- _Extracted rows_
+ + + + +

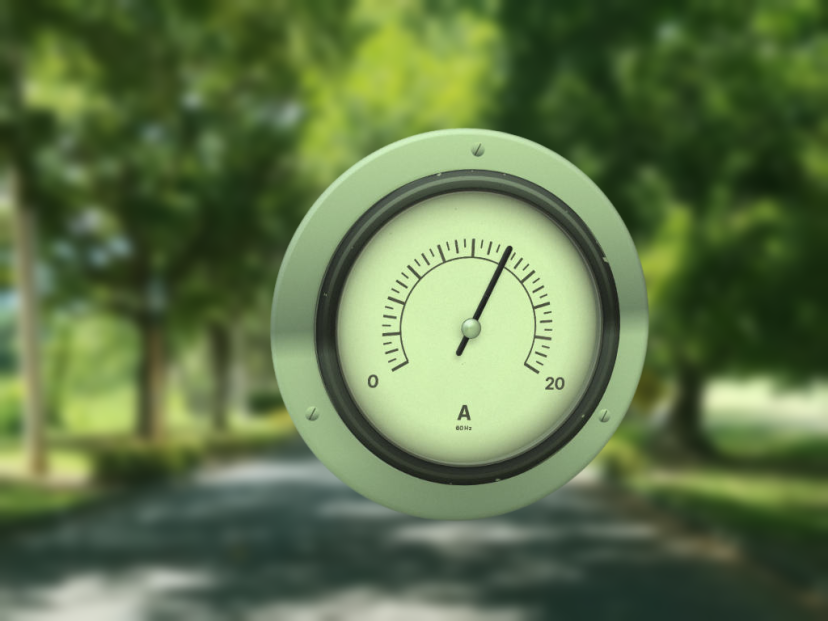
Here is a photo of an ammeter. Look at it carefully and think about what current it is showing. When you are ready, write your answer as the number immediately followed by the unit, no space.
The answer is 12A
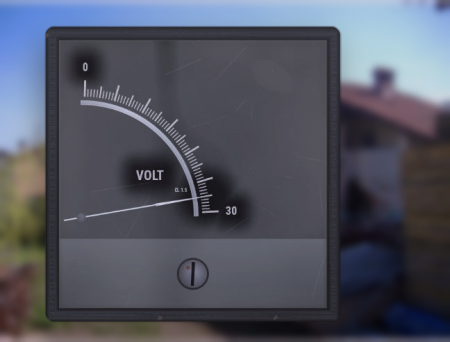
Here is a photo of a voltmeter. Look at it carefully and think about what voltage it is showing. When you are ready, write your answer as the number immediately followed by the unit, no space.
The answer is 27.5V
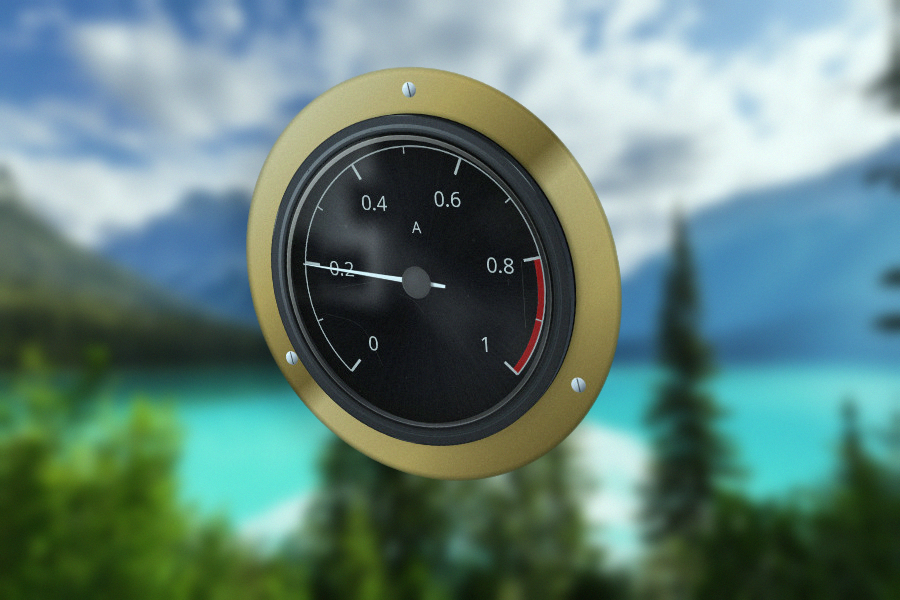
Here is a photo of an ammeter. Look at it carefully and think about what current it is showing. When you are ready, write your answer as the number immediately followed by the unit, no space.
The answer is 0.2A
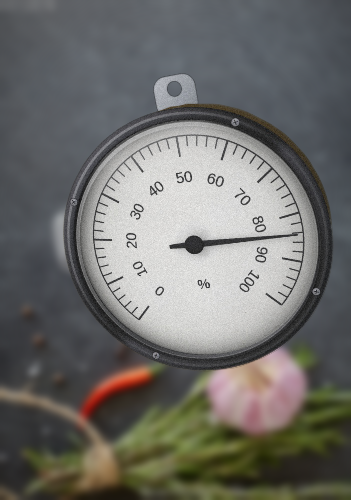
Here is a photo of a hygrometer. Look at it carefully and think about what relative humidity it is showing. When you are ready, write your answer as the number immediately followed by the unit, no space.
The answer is 84%
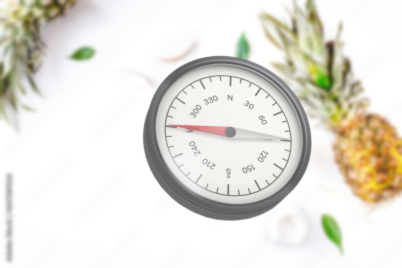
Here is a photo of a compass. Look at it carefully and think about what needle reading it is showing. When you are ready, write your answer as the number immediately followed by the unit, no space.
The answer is 270°
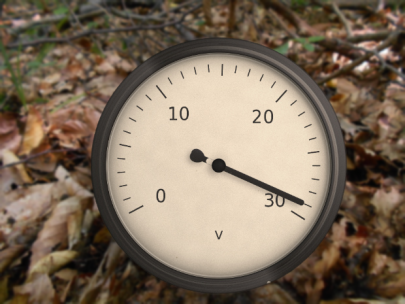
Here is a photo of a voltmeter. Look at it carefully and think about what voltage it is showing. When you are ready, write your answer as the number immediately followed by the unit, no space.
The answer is 29V
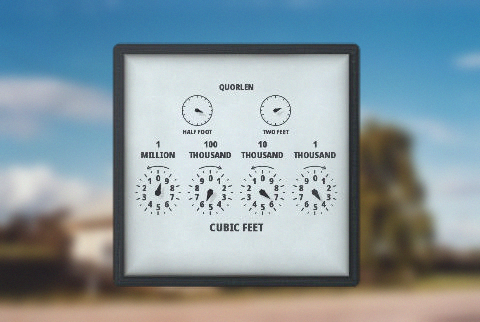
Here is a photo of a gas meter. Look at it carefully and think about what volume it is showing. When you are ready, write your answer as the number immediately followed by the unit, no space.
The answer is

+ + + + +

Repeat every row above word for word, leaving out the pictures.

Here is a photo of an ammeter. Look at it carefully and think about what current it is showing. When you are ready, write your answer as the number immediately followed by the unit, no space.
The answer is 12A
Here is a photo of a voltmeter. Look at it carefully and think about what voltage it is showing. When you are ready, write your answer as the number immediately followed by the unit, no space.
The answer is 27.5V
Here is a photo of an ammeter. Look at it carefully and think about what current it is showing. When you are ready, write your answer as the number immediately followed by the unit, no space.
The answer is 0.2A
Here is a photo of a hygrometer. Look at it carefully and think about what relative humidity it is showing. When you are ready, write your answer as the number immediately followed by the unit, no space.
The answer is 84%
Here is a photo of a compass. Look at it carefully and think about what needle reading it is showing. When you are ready, write your answer as the number immediately followed by the unit, no space.
The answer is 270°
Here is a photo of a voltmeter. Look at it carefully and think about what voltage it is showing. When you are ready, write your answer as the number immediately followed by the unit, no space.
The answer is 29V
Here is a photo of a gas meter. Look at it carefully and think about what volume it is showing. When you are ready, write your answer as the number immediately followed by the unit, no space.
The answer is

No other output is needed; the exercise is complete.